Après avoir réduit Gaza en ruines, les folies expansionnistes de Netanyahu ne pouvaient en rester là. Le 17 septembre, l’élargissement du front au Sud-Liban est décidé : des bombardements d’une extrême intensité ravagent depuis ce jour le pays du Cèdre, causant des milliers de victimes.
Pour justifier ses exactions, Tsahal emploie un narratif similaire à celui utilisé pour légitimer sa guerre contre le Hamas : il faudrait « libérer » le Liban de l’emprise supposée du Hezbollah. Un récit qui interroge la véritable place qu’il occupe au Liban. Surnommé « l’État dans l’État », ce parti chiite participe au gouvernement et mobilise massivement, s’ancrant dans le paysage politique. En outre, face à une armée conventionnelle presque insignifiante, le Hezbollah a rapidement acquis le statut de force légitime de dissuasion face à Israël, s’attirant ainsi un relatif soutien populaire. Le 27 septembre, les bombardements entraînent la mort de Hassan Nasrallah, alors secrétaire général du Hezbollah, figure de l’islamisme dans la région et de l’opposition aux velléités expansionnistes d’Israël. Nasrallah, soutien du Hamas dès octobre 2023, avait depuis accepté un cessez-le-feu avec l’État hébreu, conscient que le Hezbollah n’avait aucun intérêt à s’engager dans une guerre totale. Cette élimination conforte le narratif promu par l’exécutif israélien, mais ses retombées concrètes restent floues.
Hassan Nasrallah était un leader emblématique. Ayant fait toute sa carrière au sein du parti, sa trajectoire personnelle a été marquée par de grands événements : la libération du Sud-Liban en 2000, la guerre de 2006 et surtout la mort de son fils aîné sur le champ de bataille en 1992, qui lui ont conféré une aura qui résonne au-delà des structures du parti. Erminia Chiara Calabrese, autrice de Militer au Hezbollah, parle d’un « symbole de la résistance au Liban et au Moyen-Orient ». Si sa mort est évidemment vécue comme une rupture, la structure si particulière du Hezbollah tend à relativiser le caractère décisif de sa perte. Le parti n’est pas construit autour d’un chef, mais plutôt autour d’un conseil exécutif regroupant plusieurs leaders politiques ou militaires. Les partisans témoignent davantage d’un attachement à une idéologie qu’à un leader. D’autant plus que, comme le déclare Erminia Chiara Calabrese, le Hezbollah est avant tout le fait de la population civile : il se construit par le bas. On ne peut pas penser éradiquer le Hezbollah en tuant son commandement, une nouvelle génération prendra rapidement la relève. En 1992 par exemple, beaucoup pensaient que la mort d’Abbas al-Moussawi, ancien secrétaire général du Hezbollah assassiné par les forces sionistes, sonnerait le glas du Hezbollah. Or très rapidement, Nasrallah a endossé ce rôle avec brio. Erminia Chiara Calabrese l’affirme : il faut arrêter toute propagande fondée sur une hypothétique éradication du Hezbollah, des gens mourront et d’autres reprendront la lutte.
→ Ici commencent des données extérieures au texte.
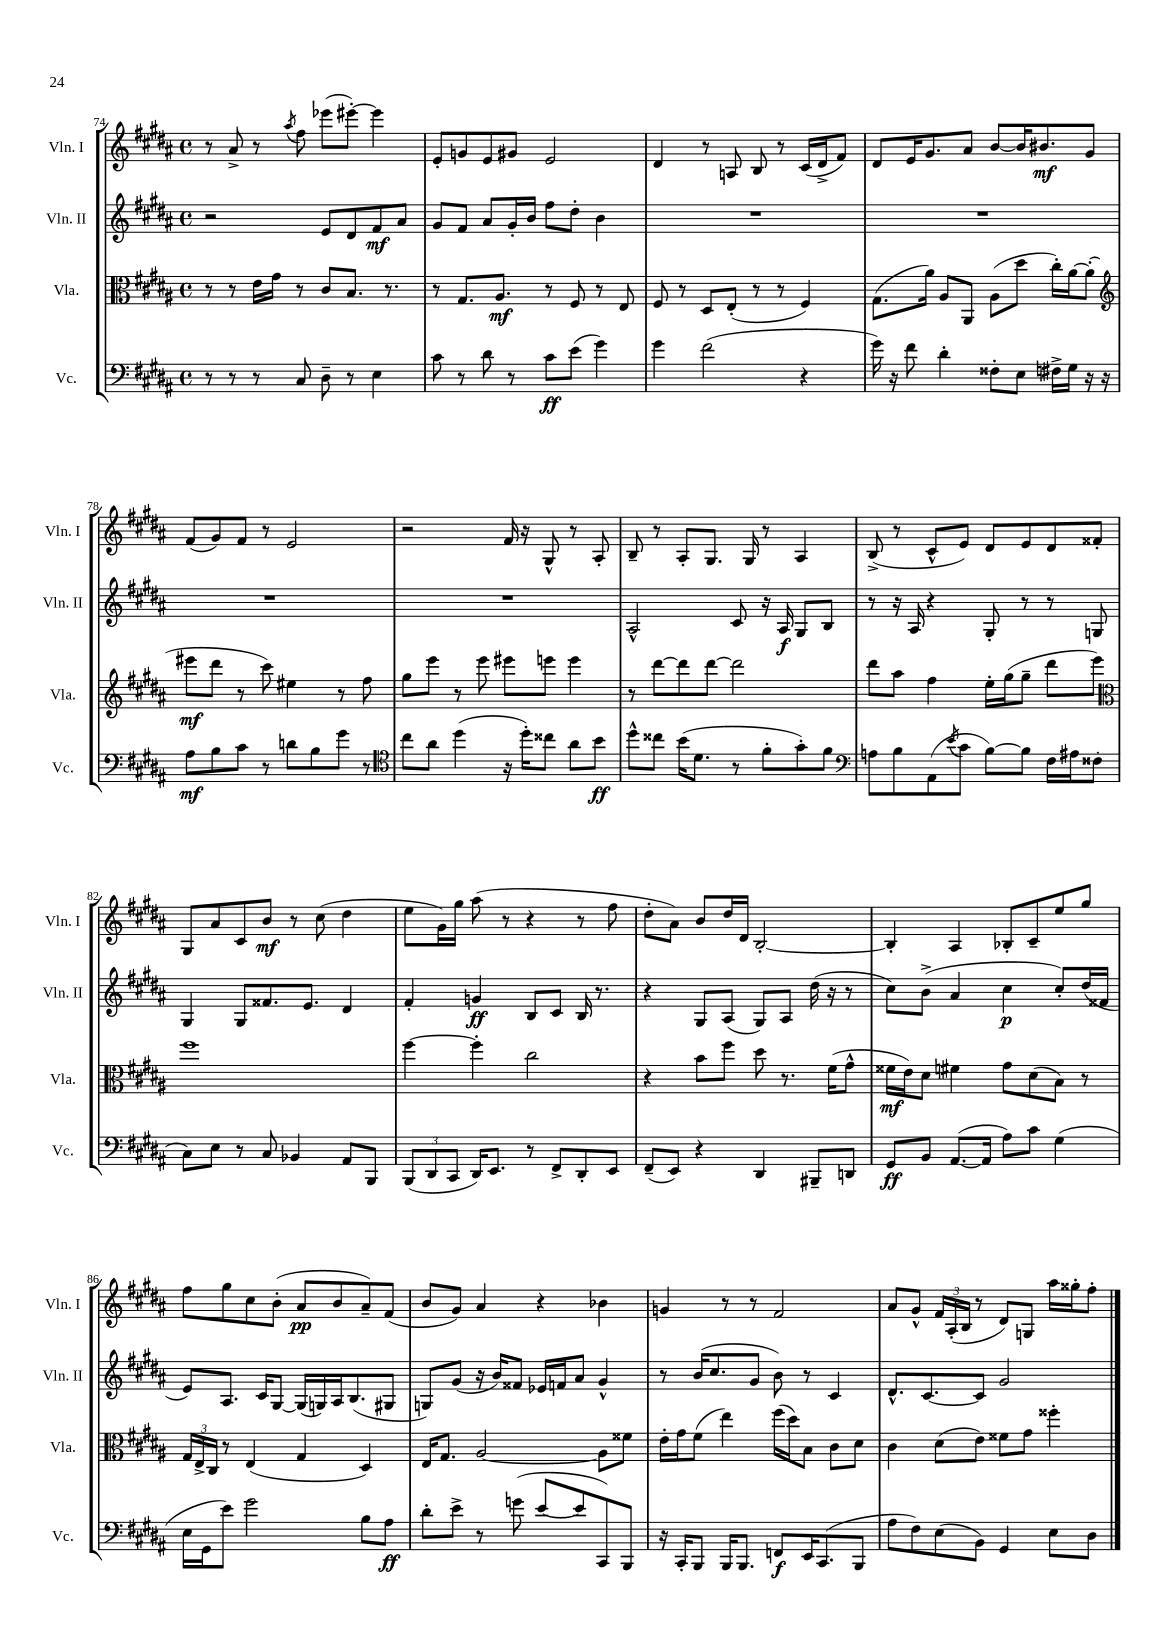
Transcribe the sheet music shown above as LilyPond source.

<<
\new StaffGroup <<
\new Staff = "s0" \with { instrumentName = "Vln. I" shortInstrumentName = "Vln. I" } {
    \clef treble \key b \major \defaultTimeSignature \time 4/4
    r8 ais'8-> r8 \acciaccatura { ais''8 } fis''8 ees'''8( eis'''8~-.) eis'''4 |
    e'8-. g'8 e'8 gis'8 e'2 |
    dis'4 r8 a8 b8 r8 cis'16( dis'16-> fis'8) |
    dis'8 e'16 gis'8. ais'8 b'8~ b'16 bis'8.\mf gis'8 |
    fis'8( gis'8) fis'8 r8 e'2 |
    r2 fis'16 r16 gis8-^ r8 ais8-. |
    b8-- r8 ais8-. gis8. gis16 r8 ais4 |
    b8->( r8 cis'8-^ e'8) dis'8 e'8 dis'8 fisis'8-. |
    gis8 ais'8 cis'8 b'8\mf r8 cis''8( dis''4 |
    e''8 gis'16) gis''16 ais''8( r8 r4 r8 fis''8 |
    dis''8-. ais'8) b'8 dis''16 dis'16 b2~-. |
    b4-. ais4 bes8-. cis'8-- e''8 gis''8 |
    fis''8 gis''8 cis''8 b'8-.( ais'8\pp b'8 ais'8--) fis'8( |
    b'8 gis'8) ais'4 r4 bes'4 |
    g'4 r8 r8 fis'2 |
    ais'8 gis'8-^ \tuplet 3/2 { fis'16 ais16-.( b16 } r8 dis'8) g8 ais''16 gisis''16-. fis''8-. \bar "|." |
}
\new Staff = "s1" \with { instrumentName = "Vln. II" shortInstrumentName = "Vln. II" } {
    \clef treble \key b \major \defaultTimeSignature \time 4/4
    r2 e'8 dis'8 fis'8\mf ais'8 |
    gis'8 fis'8 ais'8 gis'16-. b'16 fis''8 dis''8-. b'4 |
    R1 |
    R1 |
    R1 |
    R1 |
    ais2-^ cis'8 r16 ais16\f gis8 b8 |
    r8 r16 ais16 r4 gis8-. r8 r8 g8 |
    gis4 gis8 fisis'8. e'8. dis'4 |
    fis'4-. g'4\ff b8 cis'8 b16 r8. |
    r4 gis8 ais8( gis8) ais8 dis''16( r16 r8 |
    cis''8) b'8->( ais'4 cis''4\p cis''8-.) dis''16( fisis'16 |
    e'8) ais8. cis'16 gis8~ gis16( g16) ais16 b8.( gis8 |
    g8) gis'8( r16 b'16) fisis'8 ees'16 f'16 ais'8 gis'4-^ |
    r8 b'16( cis''8. gis'8 b'8) r8 cis'4 |
    dis'8.-^ cis'8.~ cis'8 gis'2 \bar "|." |
}
\new Staff = "s2" \with { instrumentName = "Vla." shortInstrumentName = "Vla." } {
    \clef alto \key b \major \defaultTimeSignature \time 4/4
    r8 r8 e'16 gis'16 r8 cis'8 b8. r8. |
    r8 gis8. ais8.\mf r8 fis8 r8 e8 |
    fis8 r8 dis8 e8-.( r8 r8 fis4) |
    gis8.( ais'16) ais8 ais,8 ais8( dis''8 cis''16-.) ais'16~ ais'8-.( |
    \clef treble eis'''8\mf dis'''8 r8 cis'''8) eis''4 r8 fis''8 |
    gis''8 e'''8 r8 e'''8 eis'''8 e'''8 e'''4 |
    r8 dis'''8~ dis'''8 dis'''8~ dis'''2 |
    dis'''8 ais''8 fis''4 e''16-. gis''16( gis''8-- dis'''8 e'''8) |
    \clef alto fis''1 |
    fis''4~ fis''4-. cis''2 |
    r4 b'8 fis''8 dis''8 r8. fis'16( gis'8-^ |
    fisis'16\mf e'16) dis'8 fis'4 gis'8 dis'8( b8) r8 |
    \tuplet 3/2 { gis16 e16-> cis16 } r8 e4( gis4 dis4) |
    e16 gis8. ais2~ ais8 fisis'8 |
    e'16-. gis'16 fis'8( e''4) fis''16( dis''16) b8 cis'8 dis'8 |
    cis'4 dis'8( e'8) fisis'8 gis'8 fisis''4-. \bar "|." |
}
\new Staff = "s3" \with { instrumentName = "Vc." shortInstrumentName = "Vc." } {
    \clef bass \key b \major \defaultTimeSignature \time 4/4
    r8 r8 r8 cis8 dis8-- r8 e4 |
    cis'8 r8 dis'8 r8 cis'8\ff e'8( gis'4) |
    gis'4 fis'2( r4 |
    gis'16) r16 fis'8 dis'4-. fisis8-. e8 fis16-> gis16 r16 r16 |
    ais8\mf b8 cis'8 r8 d'8 b8 gis'8 r8 |
    \clef tenor cis''8 ais'8 dis''4( r16 dis''16-.) cisis''8 ais'8 b'8\ff |
    dis''8-^ cisis''8 b'16( dis'8. r8 fis'8-. gis'8-.) fis'8 |
    \clef bass a8 b8 ais,8( \acciaccatura { e'8 } cis'8 b8~) b8 fis16 ais16 fisis8( |
    cis8) e8 r8 cis8 bes,4 ais,8 b,,8 |
    \tuplet 3/2 { b,,8( dis,8 cis,8 } dis,16) e,8. r8 fis,8-> dis,8-. e,8 |
    fis,8--( e,8) r4 dis,4 bis,,8-- d,8 |
    gis,8\ff b,8 ais,8.~( ais,16 ais8) cis'8 gis4( |
    e16 gis,16 e'8) gis'2 b8 ais8\ff |
    dis'8-. e'8-> r8 g'8( e'8~ e'8 cis,8) b,,8 |
    r16 cis,16-. b,,8 b,,16 b,,8. f,8\f e,16 cis,8.( b,,8 |
    ais8 fis8) e8( b,8) gis,4 e8 dis8 \bar "|." |
}
>>
>>
\layout { \context { \Score currentBarNumber = #74 } }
Ainsi, qualifier l’assassinat de Nasrallah de victoire stratégique cruciale pour l’effort de guerre israélien revient à reprendre les codes propagandistes de son narratif. Sa perte n’aura aucun impact sur les activités militaires du Hezbollah, si ce n’est de galvaniser les troupes autour d’un nouveau martyr. Si l’intérêt n’est donc pas stratégique, il est bien symbolique. En effet, Netanyahu, mis en cause par ses soutiens les plus fidèles, a besoin d’une « guerre longue » pour se maintenir au pouvoir. Alors que la guerre s’enlise à Gaza et que l’incapacité du Premier ministre israélien à ramener les otages sains et saufs devient évidente, ce type de « victoire » travaille l’opinion publique en son sens. L’engagement continu d’Israël sur le sol libanais après la mort de Nasrallah illustre parfaitement cette logique de guerre longue envisagée par les forces sionistes.